Text segment -
»»
Is someone else in the building possibly using these test tones? I recently heard test tones bleeding through during live radio broadcasting and assumed that someone was testing some gear in the studio racks that wasn't in the system signal chain, but somehow was cross-talking into it.

I am curious there is significant buzz/hum in your sample. Where is that coming from? If you eliminate that buzz you may well reduce or eliminate other interferences bleeding into your amps as well. What are the conditions of your setup? What amps are you using? Is there a guitar lead plugged in when you get the tone? Is the amp plugged into a DI or any other piece of mains powered equipment? Try to establish whether the tone is injected by EMI (wirelessly), crosstalk (possibly a ground loop), or injection through the power lead (try power outlets on different circuits).

My current experience is limited. Decades ago I worked in entertainment venues and one of my responsibilities was procuring the musical amps and larger instruments for touring acts. However just recently my partner has started playing guitar so I have acquired a couple of amps and a few guitars. None of our amps combinations produces the buzzy/hum noise in your sample track, they are to all intensive purposes silent with or without instruments connected. I've made guitar leads with Canare GS6 cable and Neutrik "Silent" NP2X jacks on the guitar end which allows the instrument to be swapped without noise as well as preventing an unterminated lead feeding EMI into an amp. In my experience noise is optional and usually the result of poor design, either of the amp or lead, or poor or attention to detail in the system interconnections where there are multiple devices connected.

The way to troubleshoot a system is to start with the most basic amp/speaker and nothing else connected. That state is the system's noise floor and it should be effectively silent. Add one additional item at a time and solve any degradation in the noise floor before adding another item.
 
Thanks for your replies !

First of all, it doesn't come from cellphones and no one in the building is running any kind of test tones.
But thanks for popping this up as a possible cause !

I will run tests with everything shut off, powering things one at a time like Rayma said,
but as there's quite a lot of things in the house and the problem being intermittent and totally random, i just wanted to know if anybody recognized this kind of parasite right away.
««
Provided data -
»»
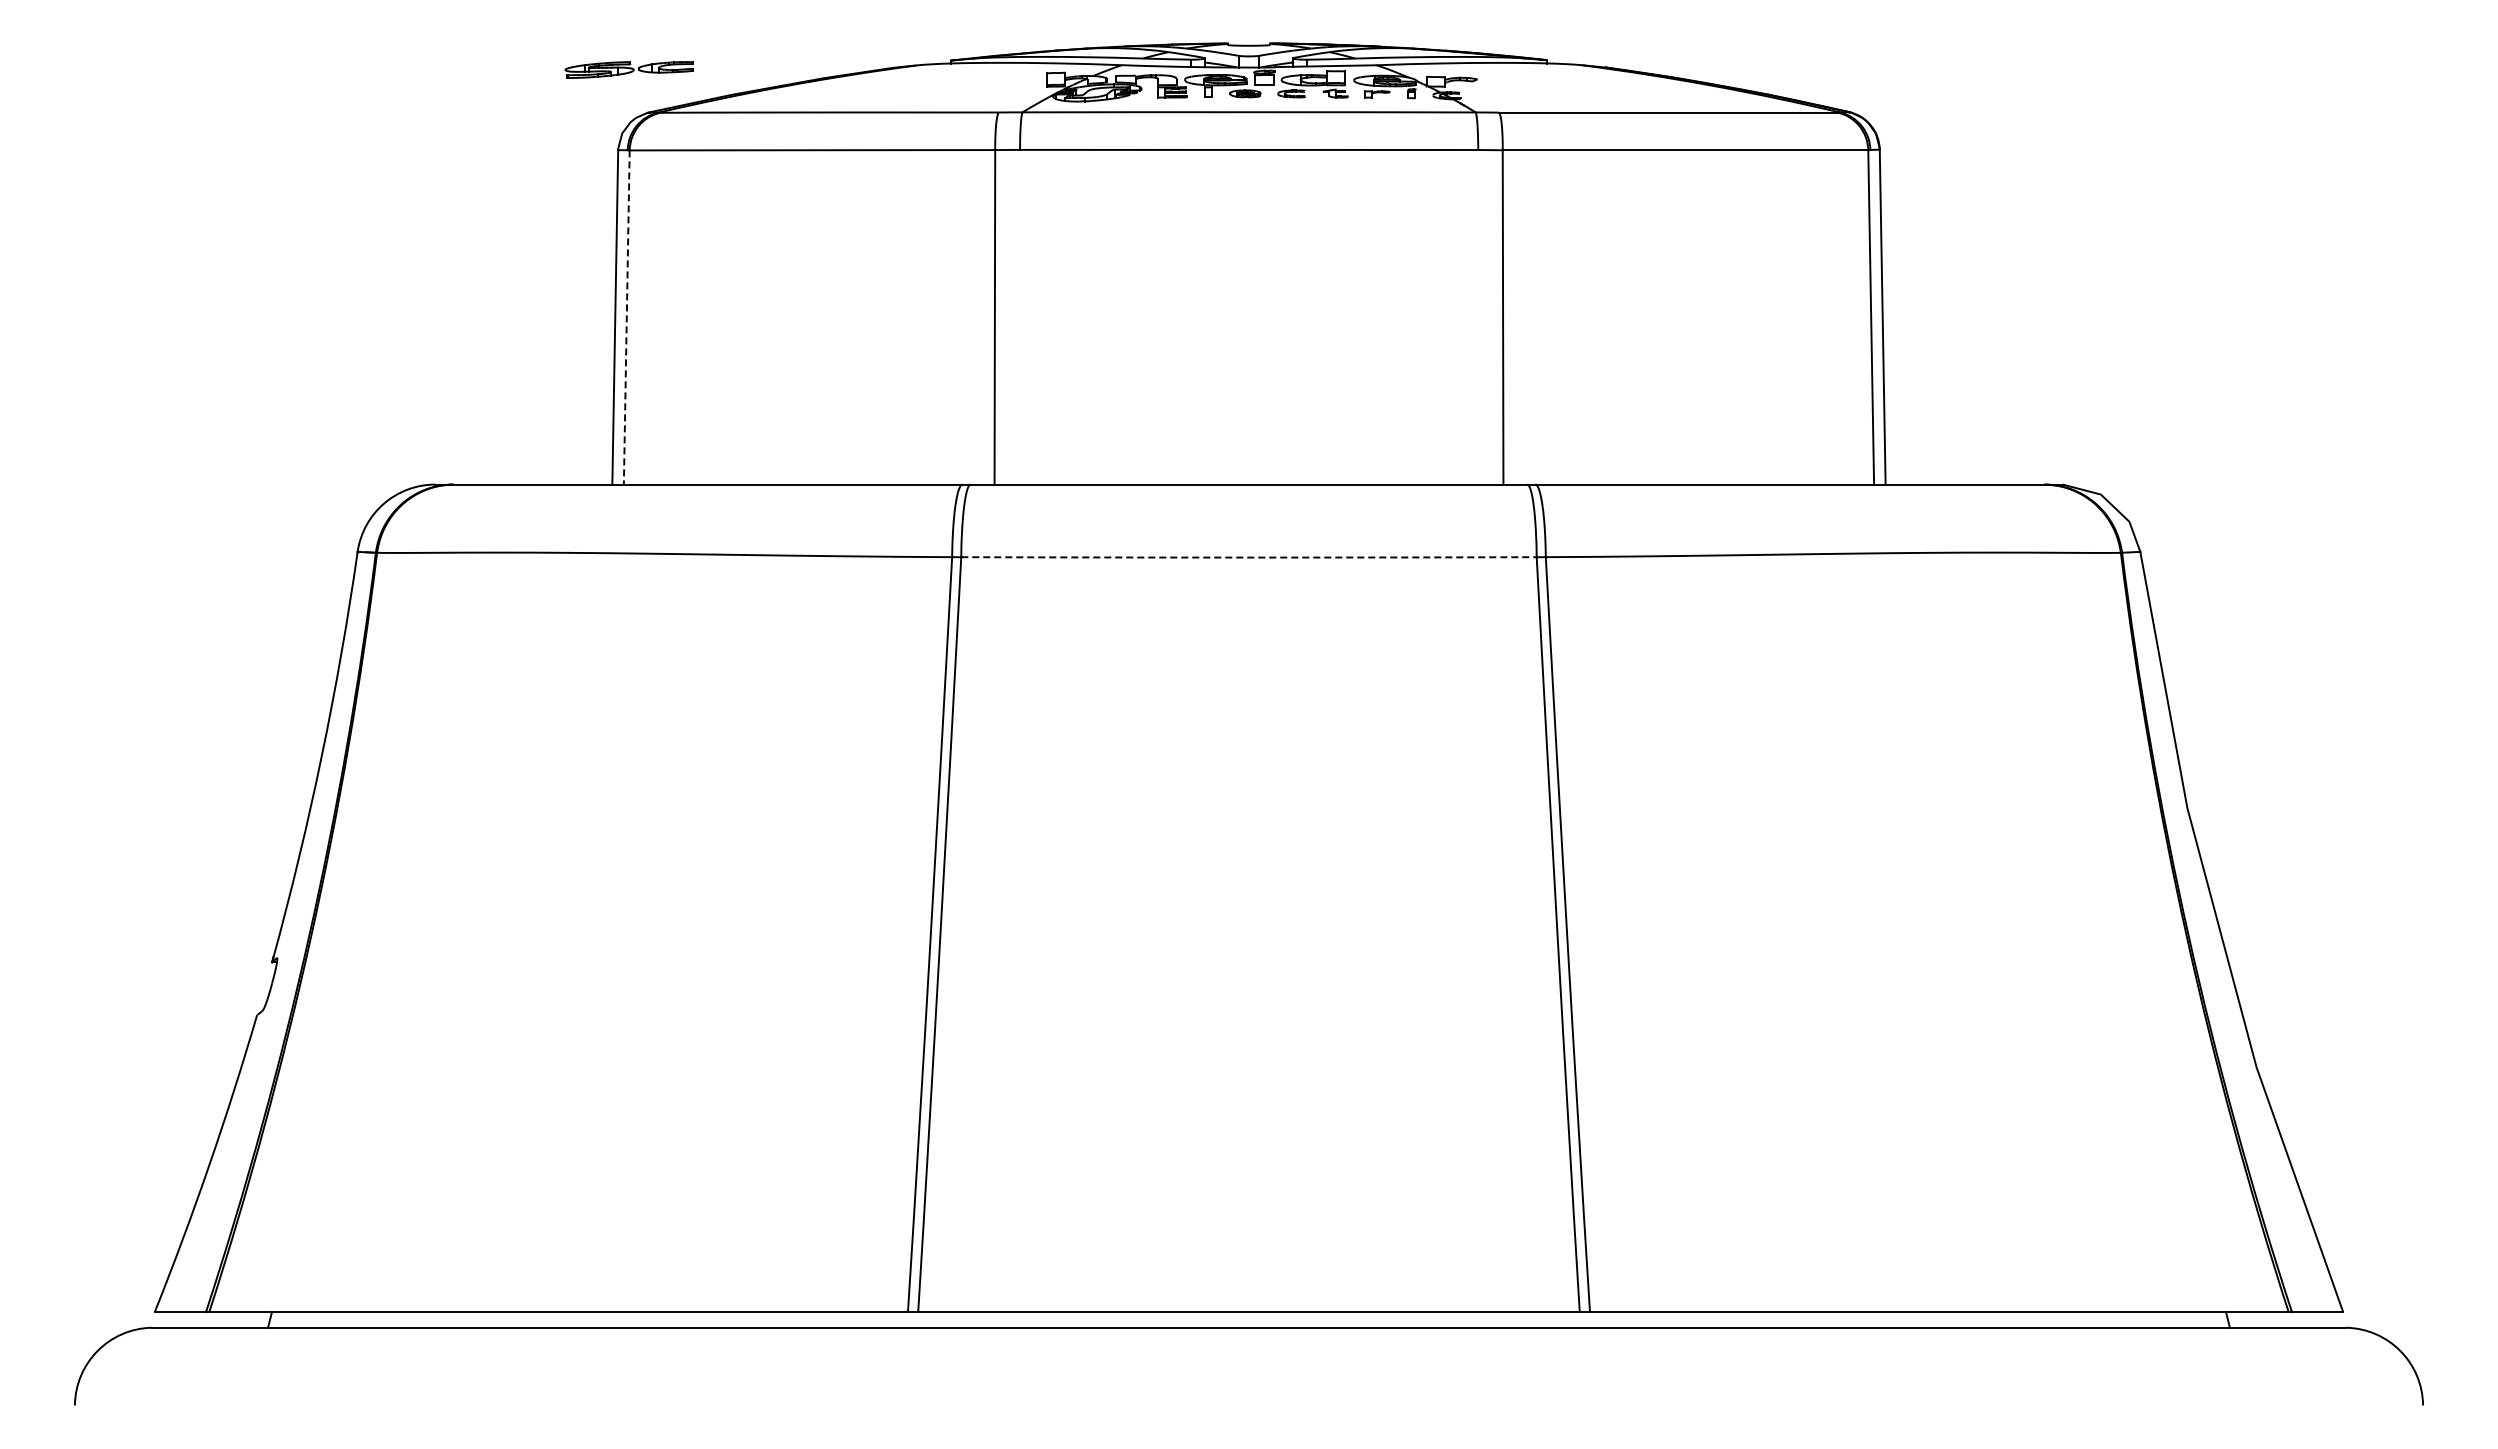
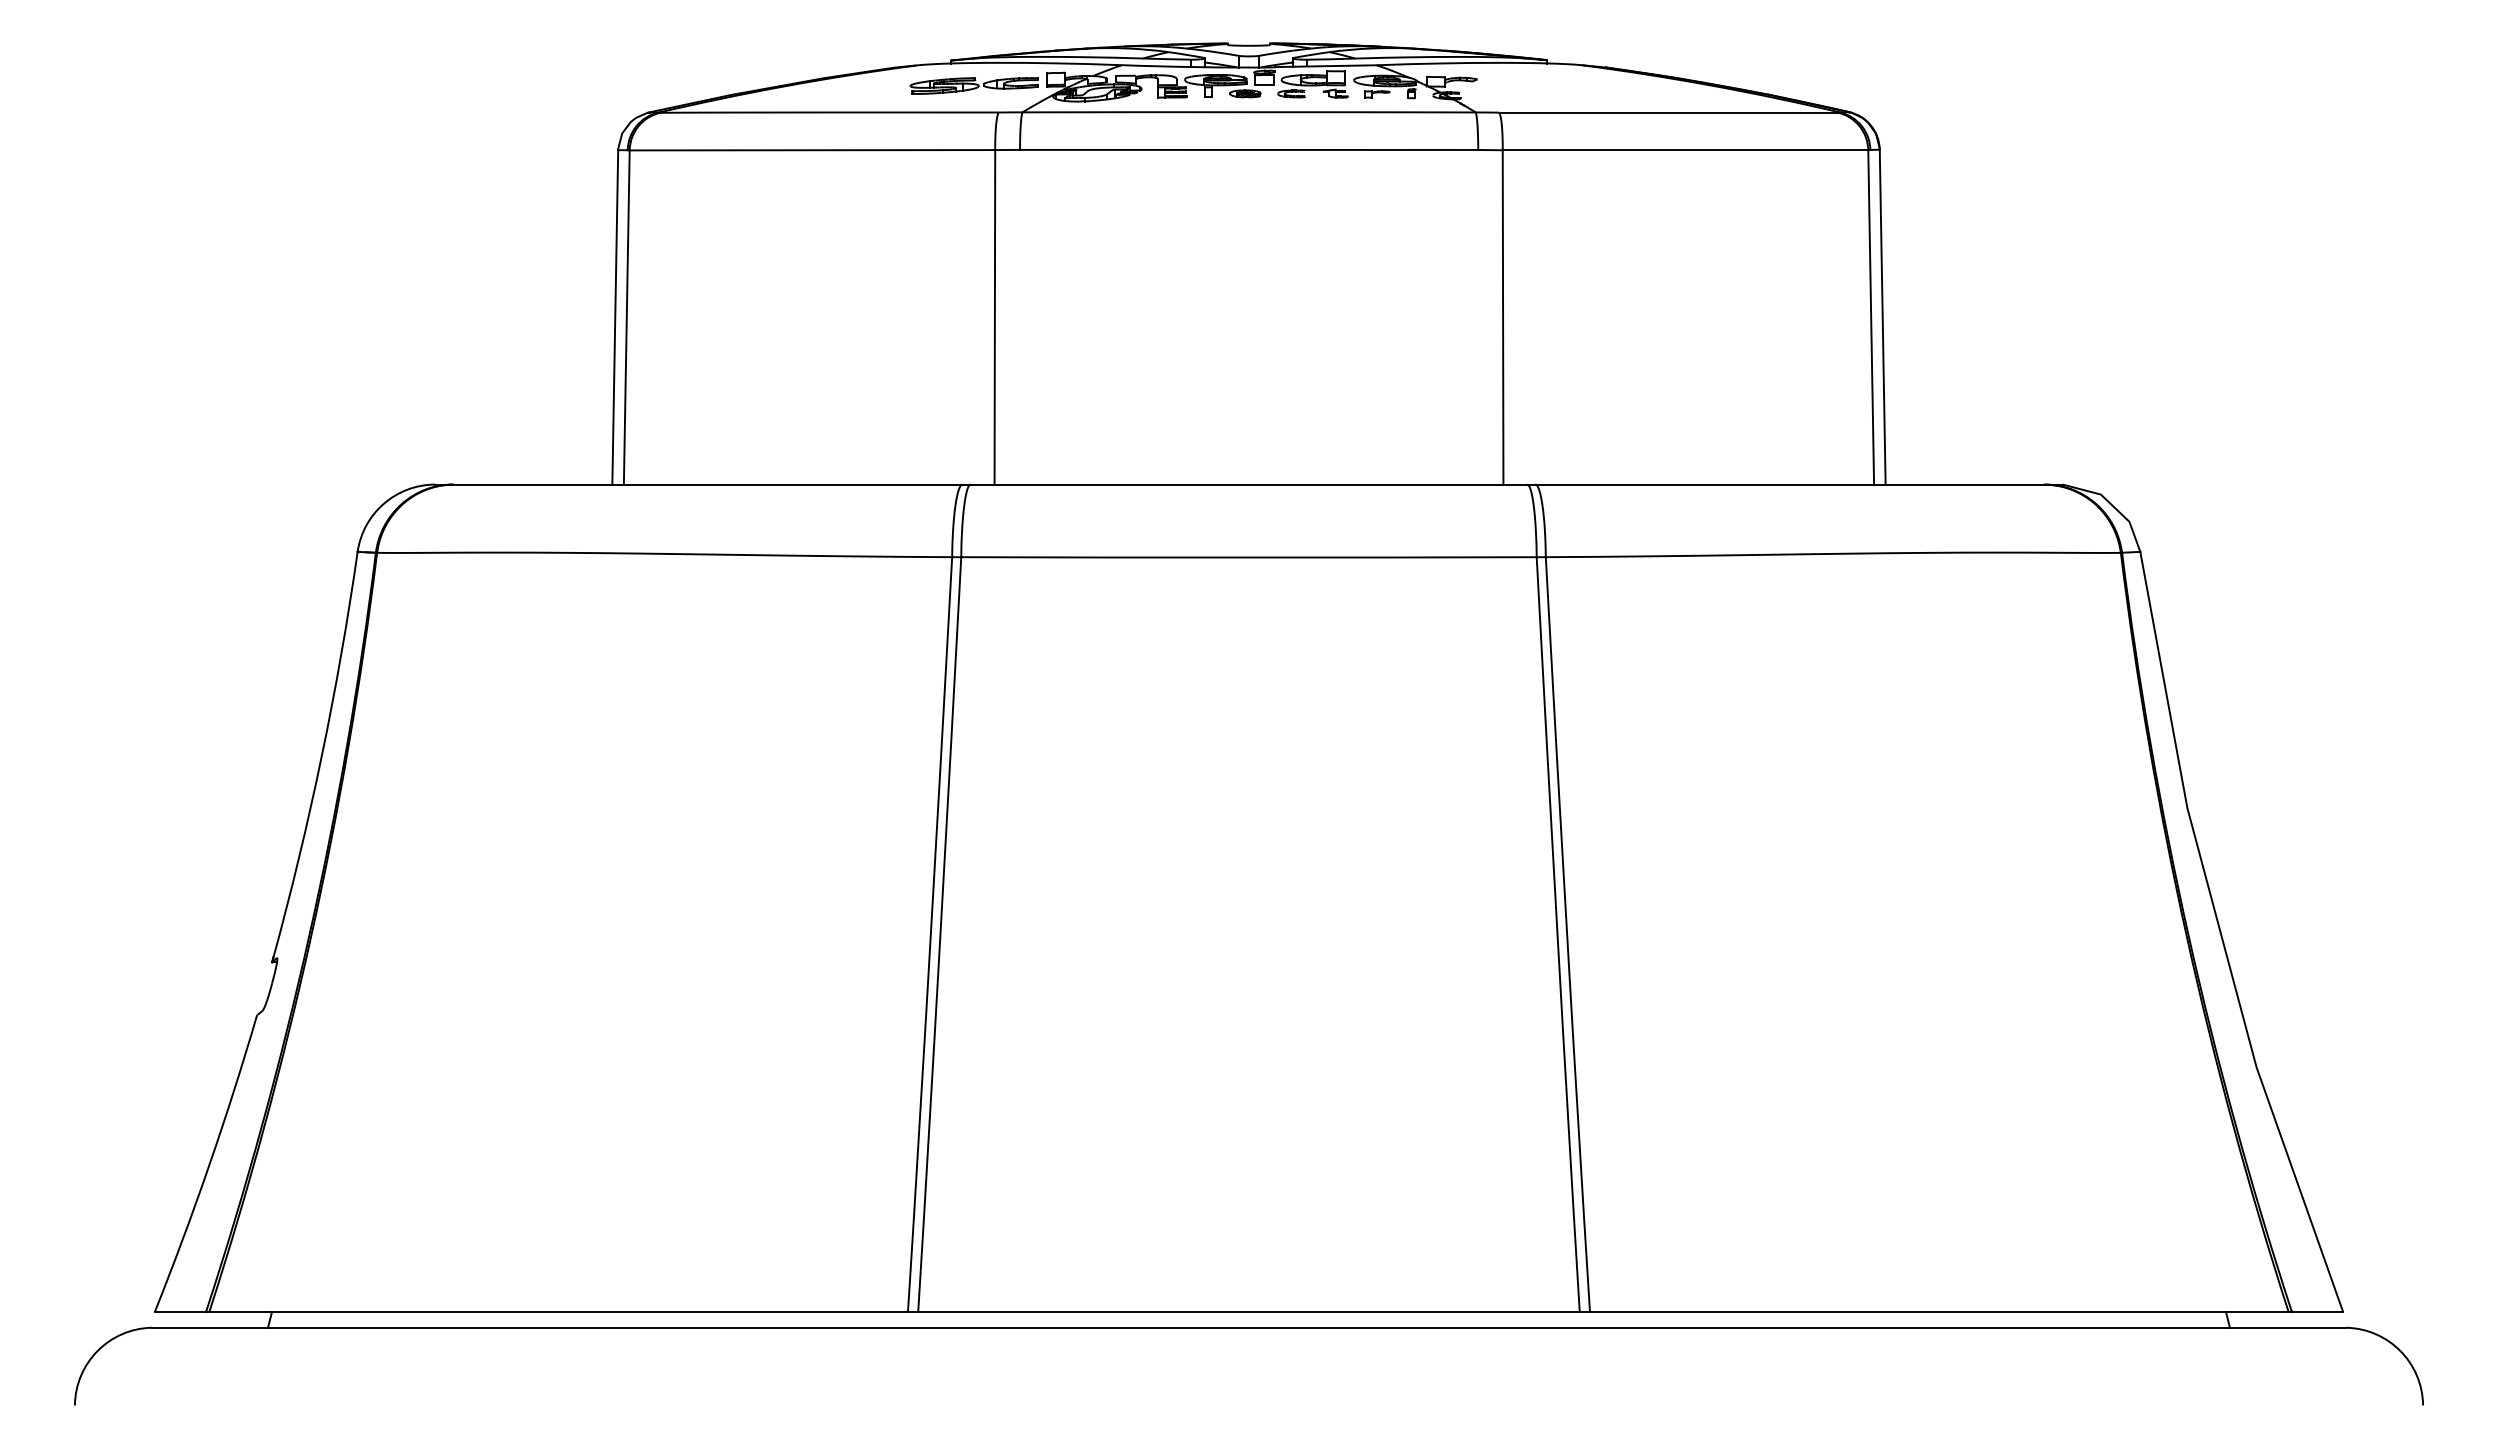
part at (628, 69) position: (628, 69) -> (973, 85)
line at (626, 318): dashed -> solid
arc at (1248, 557): dashed -> solid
««
Work to do -
[a] Transcribe the stretch of the amplifier noise thread from "Is someone else" through "cross-talking into it.".
[b] In the amplifier noise thread, which cable was used to make the guitar leads?
[c] Summarize the amplifier noise thread in two sentences.
The data above is separate material from the amplifier noise thread.

Solutions to the problems -
[a]
Is someone else in the building possibly using these test tones? I recently heard test tones bleeding through during live radio broadcasting and assumed that someone was testing some gear in the studio racks that wasn't in the system signal chain, but somehow was cross-talking into it.

[b] Canare GS6 cable.

[c] Replies suggest that someone in the building might be using test tones, question the buzz in the sample and the setup, and advise starting with only a basic amp and speaker and then adding one item at a time. A later reply rules out cellphones and test tones, plans to power things one at a time, and notes that the problem is intermittent and random.